Convergence tolerance for the optimizer used inside coxkl. Default 1e-4.

Mstop

Maximum number of Newton iterations used inside coxkl. Default 100.

backtrack

Logical; if TRUE, backtracking line search is applied during optimization. Default is FALSE.

nfolds

Number of cross-validation folds. Default 5.

criteria

Character string specifying the performance criterion. Choices are "V&VH" (default), "LinPred", "CIndex_pooled", or "CIndex_foldaverage".

c_index_stratum

Optional stratum vector. Only required when criteria is set to "CIndex_pooled" or "CIndex_foldaverage", and a stratified C-index is desired while the fitted model is non-stratified. Default NULL.

message

Logical; if TRUE, prints progress messages and per-fold progress bars. Default FALSE.

seed

Optional integer seed for reproducible fold assignment. Default NULL.

...

Additional arguments passed to coxkl.

Value

An object of class "cv.coxkl" with components:

internal_stat

A data.frame with one row per eta containing eta and the cross-validated measure named according to criteria (one of VVH_Loss, LinPred_Loss, CIndex_pooled, CIndex_foldaverage).

external_stat

Scalar baseline statistic computed from RS under the same criteria.

criteria

The evaluation criterion used.

nfolds

Number of folds.

Details

External information is required: supply either RS or beta (if beta is given, RS is computed as z %*% beta). Folds are created with stratification by stratum and censoring status. Within each fold and each candidate eta, the function fits coxkl on the training split with warm-starts initialized to zero and evaluates on the test split:

  • "V&VH": uses the difference of partial log-likelihoods between full and training fits; reported as \(-2\) times the aggregated quantity.

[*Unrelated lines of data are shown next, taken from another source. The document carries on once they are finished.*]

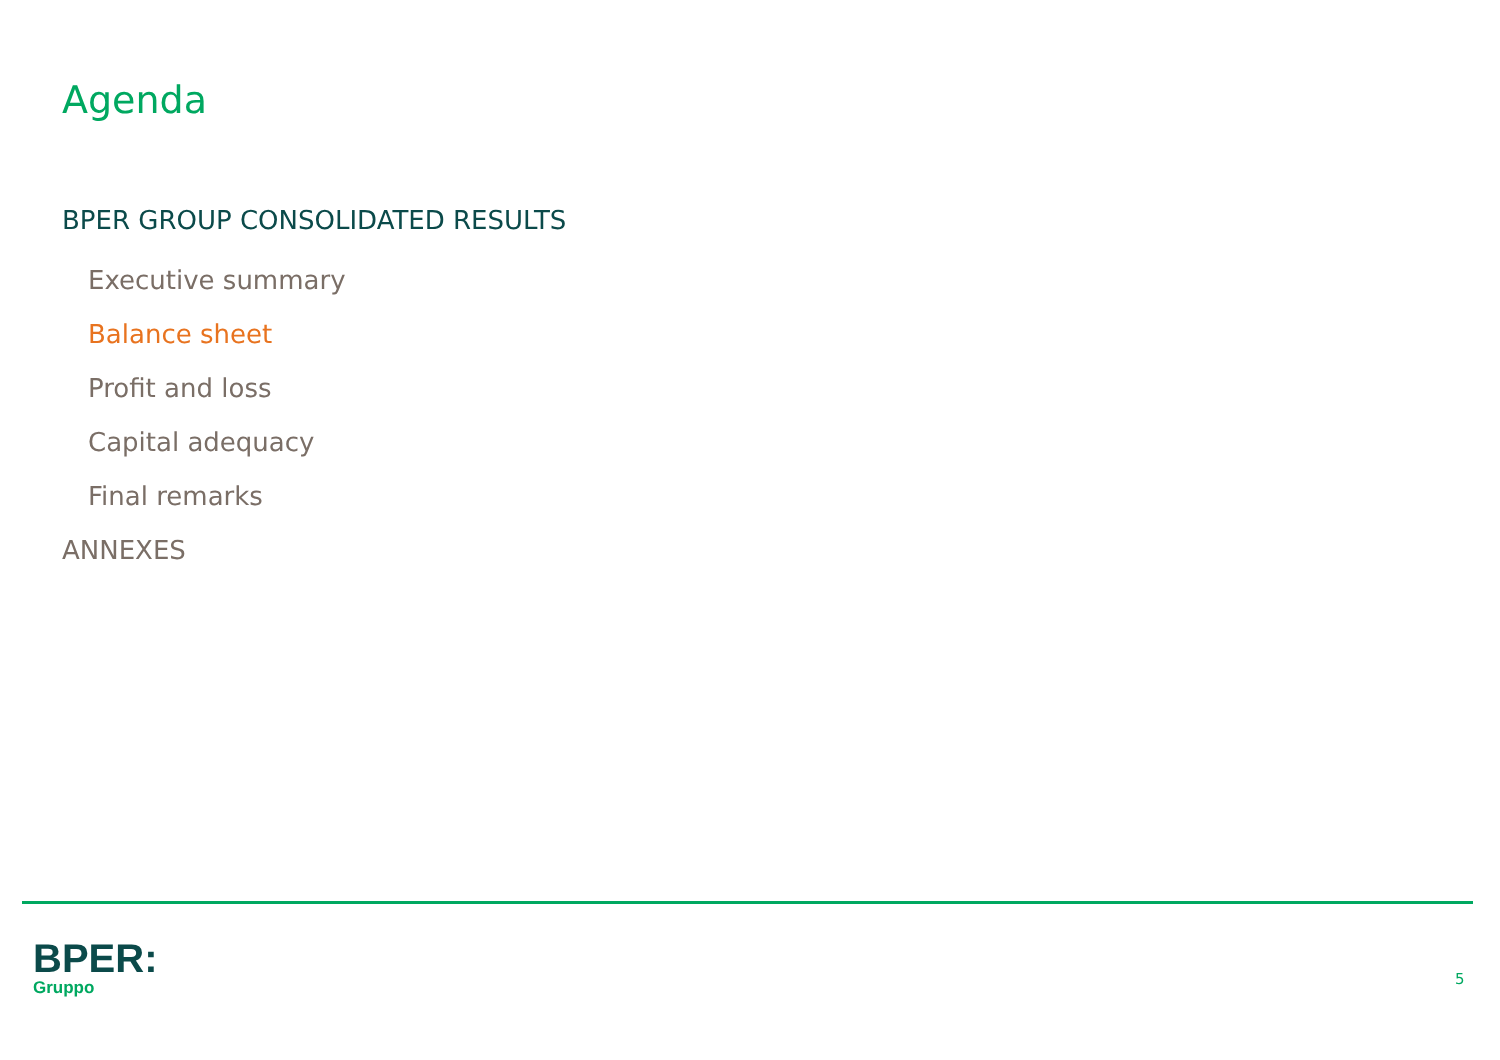Agenda
BPER GROUP CONSOLIDATED RESULTS
Executive summary
Balance sheet
Profit and loss
Capital adequacy
Final remarks
ANNEXES
BPER:
Gruppo
5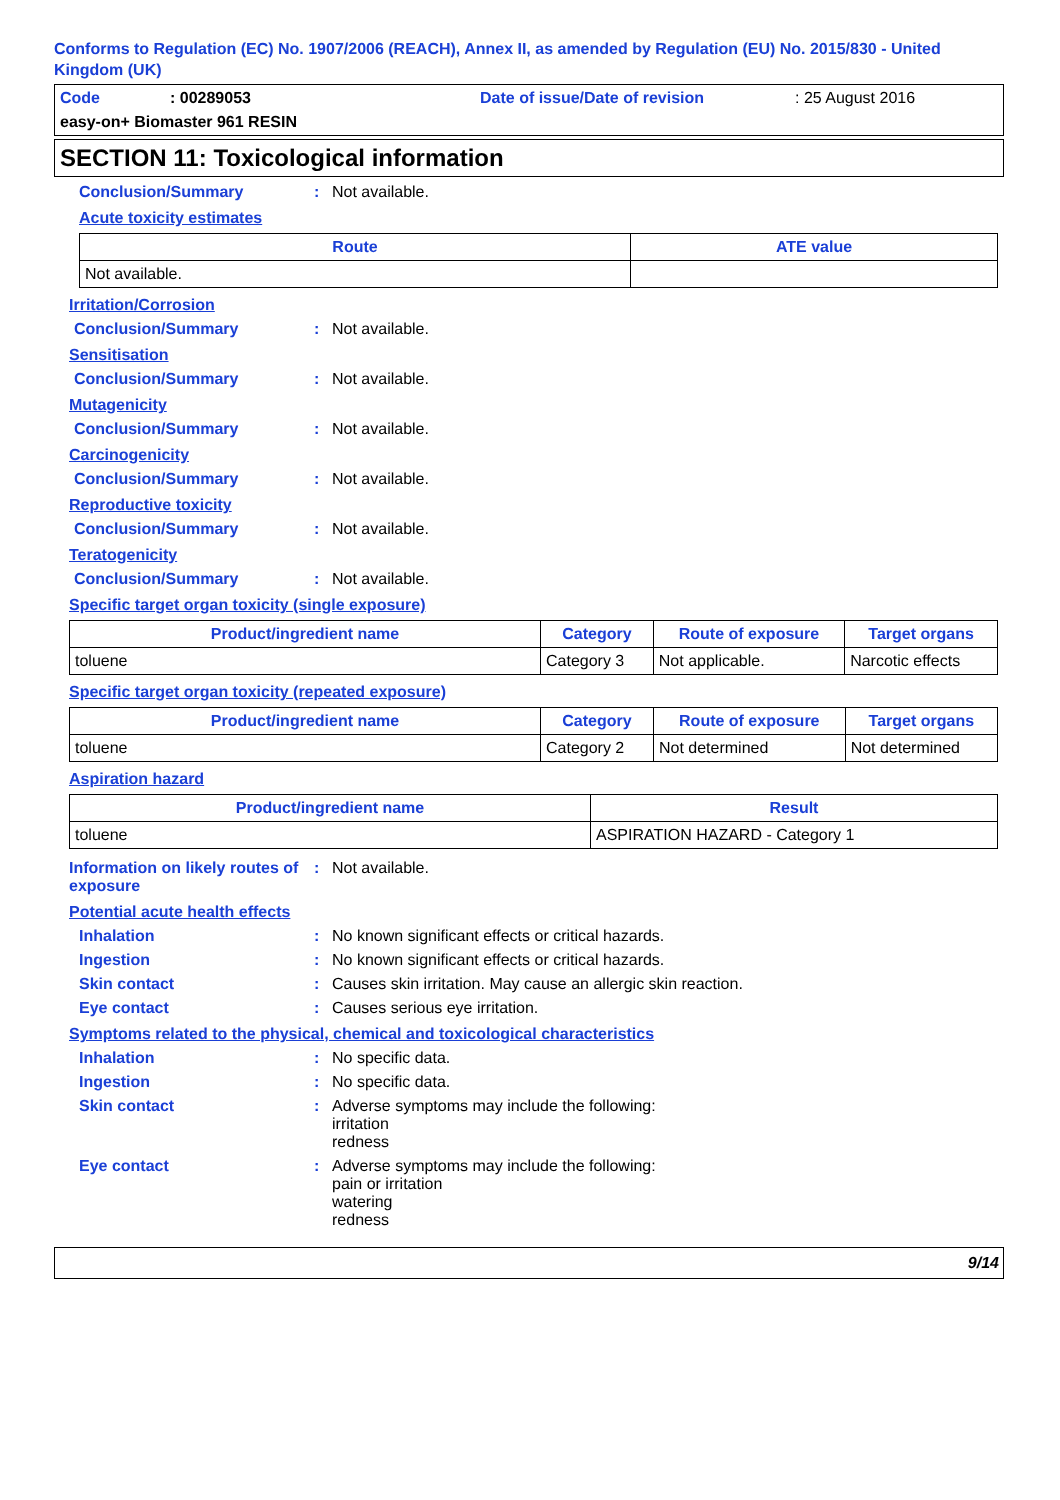Conforms to Regulation (EC) No. 1907/2006 (REACH), Annex II, as amended by Regulation (EU) No. 2015/830 - United Kingdom (UK)
Code: 00289053 Date of issue/Date of revision: 25 August 2016
easy-on+ Biomaster 961 RESIN
SECTION 11: Toxicological information
Conclusion/Summary: Not available.
Acute toxicity estimates
| Route | ATE value |
| --- | --- |
| Not available. | |
Irritation/Corrosion
Conclusion/Summary: Not available.
Sensitisation
Conclusion/Summary: Not available.
Mutagenicity
Conclusion/Summary: Not available.
Carcinogenicity
Conclusion/Summary: Not available.
Reproductive toxicity
Conclusion/Summary: Not available.
Teratogenicity
Conclusion/Summary: Not available.
Specific target organ toxicity (single exposure)
| Product/ingredient name | Category | Route of exposure | Target organs |
| --- | --- | --- | --- |
| toluene | Category 3 | Not applicable. | Narcotic effects |
Specific target organ toxicity (repeated exposure)
| Product/ingredient name | Category | Route of exposure | Target organs |
| --- | --- | --- | --- |
| toluene | Category 2 | Not determined | Not determined |
Aspiration hazard
| Product/ingredient name | Result |
| --- | --- |
| toluene | ASPIRATION HAZARD - Category 1 |
Information on likely routes of exposure: Not available.
Potential acute health effects
Inhalation: No known significant effects or critical hazards.
Ingestion: No known significant effects or critical hazards.
Skin contact: Causes skin irritation. May cause an allergic skin reaction.
Eye contact: Causes serious eye irritation.
Symptoms related to the physical, chemical and toxicological characteristics
Inhalation: No specific data.
Ingestion: No specific data.
Skin contact: Adverse symptoms may include the following:
irritation
redness
Eye contact: Adverse symptoms may include the following:
pain or irritation
watering
redness
9/14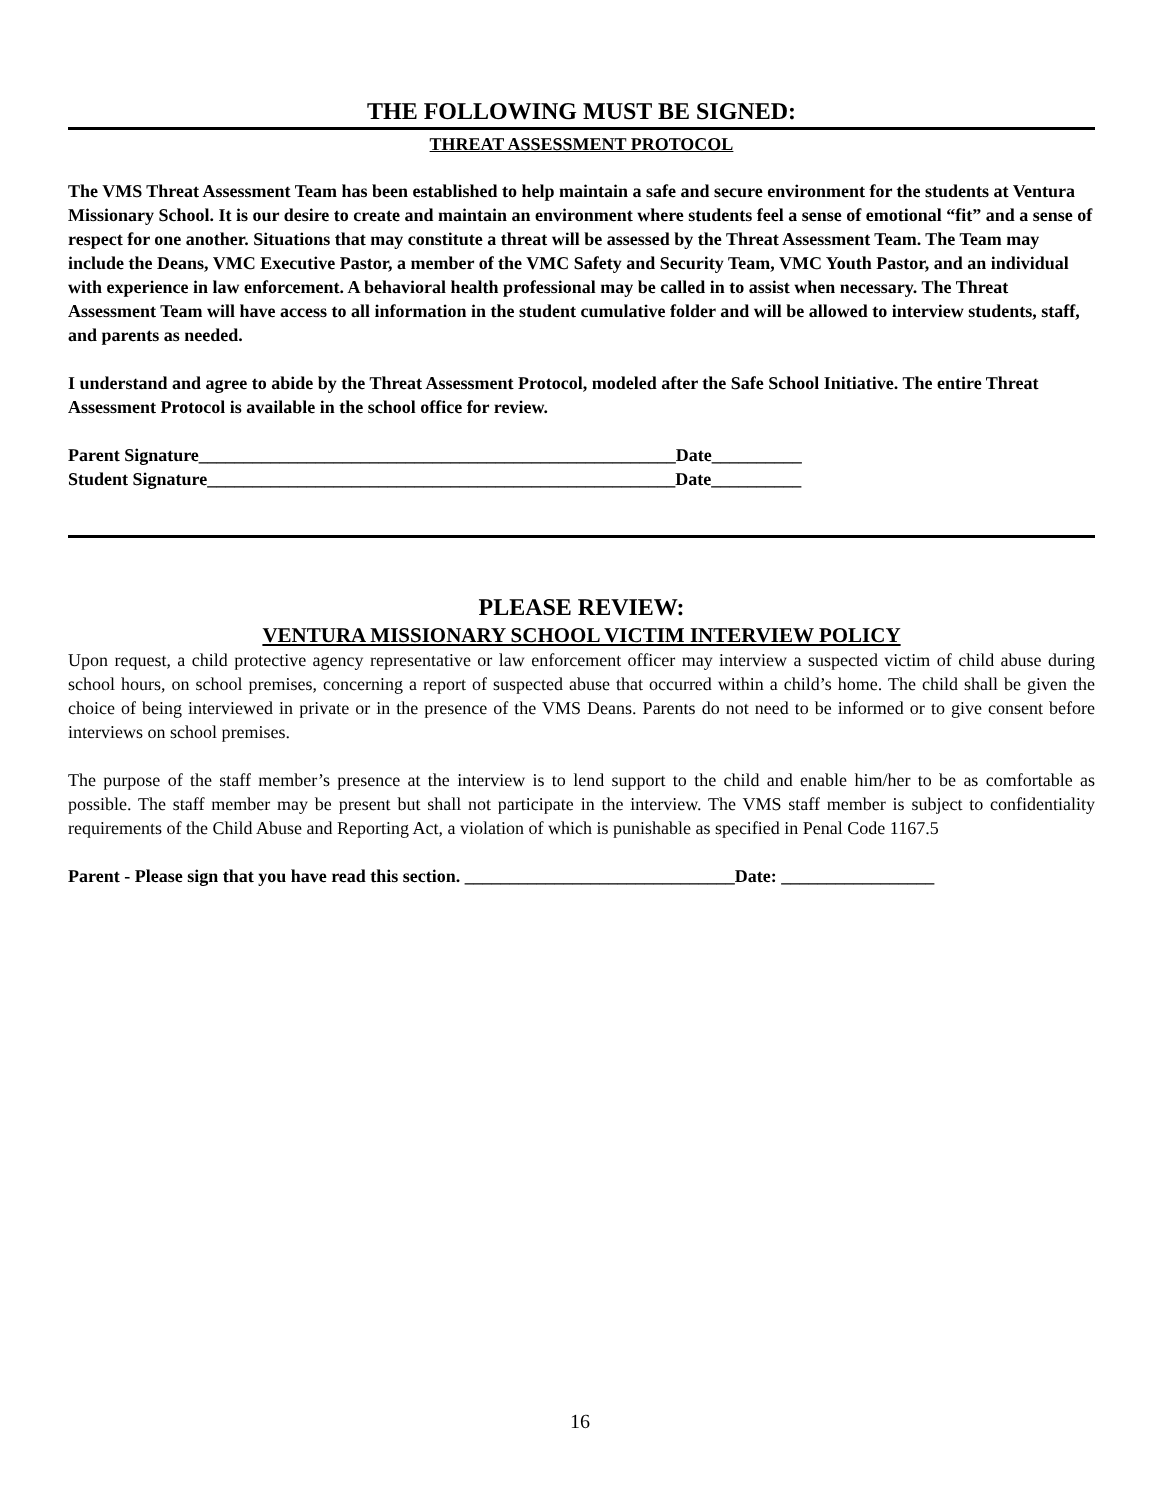THE FOLLOWING MUST BE SIGNED:
THREAT ASSESSMENT PROTOCOL
The VMS Threat Assessment Team has been established to help maintain a safe and secure environment for the students at Ventura Missionary School. It is our desire to create and maintain an environment where students feel a sense of emotional “fit” and a sense of respect for one another. Situations that may constitute a threat will be assessed by the Threat Assessment Team. The Team may include the Deans, VMC Executive Pastor, a member of the VMC Safety and Security Team, VMC Youth Pastor, and an individual with experience in law enforcement. A behavioral health professional may be called in to assist when necessary. The Threat Assessment Team will have access to all information in the student cumulative folder and will be allowed to interview students, staff, and parents as needed.
I understand and agree to abide by the Threat Assessment Protocol, modeled after the Safe School Initiative. The entire Threat Assessment Protocol is available in the school office for review.
Parent Signature_____________________________________________________Date__________
Student Signature____________________________________________________Date__________
PLEASE REVIEW:
VENTURA MISSIONARY SCHOOL VICTIM INTERVIEW POLICY
Upon request, a child protective agency representative or law enforcement officer may interview a suspected victim of child abuse during school hours, on school premises, concerning a report of suspected abuse that occurred within a child’s home. The child shall be given the choice of being interviewed in private or in the presence of the VMS Deans. Parents do not need to be informed or to give consent before interviews on school premises.
The purpose of the staff member’s presence at the interview is to lend support to the child and enable him/her to be as comfortable as possible. The staff member may be present but shall not participate in the interview. The VMS staff member is subject to confidentiality requirements of the Child Abuse and Reporting Act, a violation of which is punishable as specified in Penal Code 1167.5
Parent - Please sign that you have read this section. ______________________________Date: _________________
16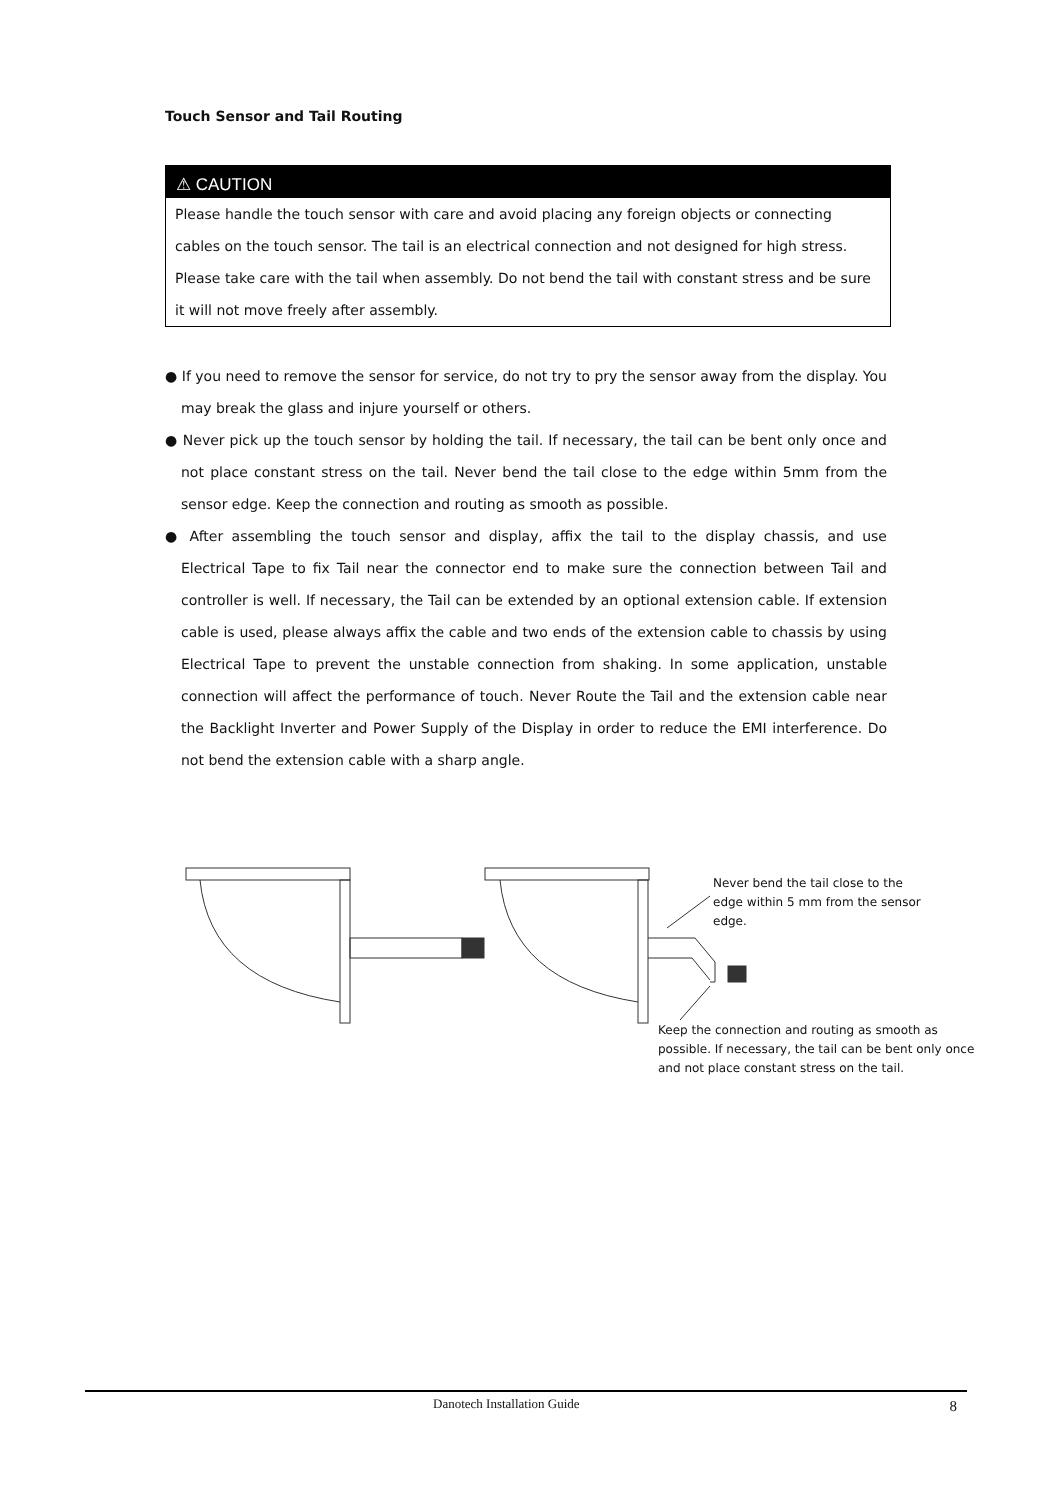Touch Sensor and Tail Routing
⚠ CAUTION
Please handle the touch sensor with care and avoid placing any foreign objects or connecting cables on the touch sensor. The tail is an electrical connection and not designed for high stress. Please take care with the tail when assembly. Do not bend the tail with constant stress and be sure it will not move freely after assembly.
● If you need to remove the sensor for service, do not try to pry the sensor away from the display. You may break the glass and injure yourself or others.
● Never pick up the touch sensor by holding the tail. If necessary, the tail can be bent only once and not place constant stress on the tail. Never bend the tail close to the edge within 5mm from the sensor edge. Keep the connection and routing as smooth as possible.
● After assembling the touch sensor and display, affix the tail to the display chassis, and use Electrical Tape to fix Tail near the connector end to make sure the connection between Tail and controller is well. If necessary, the Tail can be extended by an optional extension cable. If extension cable is used, please always affix the cable and two ends of the extension cable to chassis by using Electrical Tape to prevent the unstable connection from shaking. In some application, unstable connection will affect the performance of touch. Never Route the Tail and the extension cable near the Backlight Inverter and Power Supply of the Display in order to reduce the EMI interference. Do not bend the extension cable with a sharp angle.
Never bend the tail close to the edge within 5 mm from the sensor edge.
Keep the connection and routing as smooth as possible. If necessary, the tail can be bent only once and not place constant stress on the tail.
Danotech Installation Guide 8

  • "LinPred": aggregates the test-split linear predictors across folds and evaluates \(-2\) times the partial log-likelihood on the full data.

  • "CIndex_pooled": pools pairwise comparable counts across folds (numerator/denominator).

  • "CIndex_foldaverage": averages the per-fold stratified C-index.

The function also computes an external baseline statistic from RS using the same criterion for comparison.

Examples

data(ExampleData_lowdim)

train_dat_lowdim <- ExampleData_lowdim$train
beta_external_good_lowdim <- ExampleData_lowdim$beta_external_good

etas <- generate_eta(method = "exponential", n = 10, max_eta = 5)

cv_res <- cv.coxkl(z = train_dat_lowdim$z,
                   delta = train_dat_lowdim$status,
                   time = train_dat_lowdim$time,
                   beta = beta_external_good_lowdim,
                   etas = etas)
#> Warning: Stratum not provided. Treating all data as one stratum.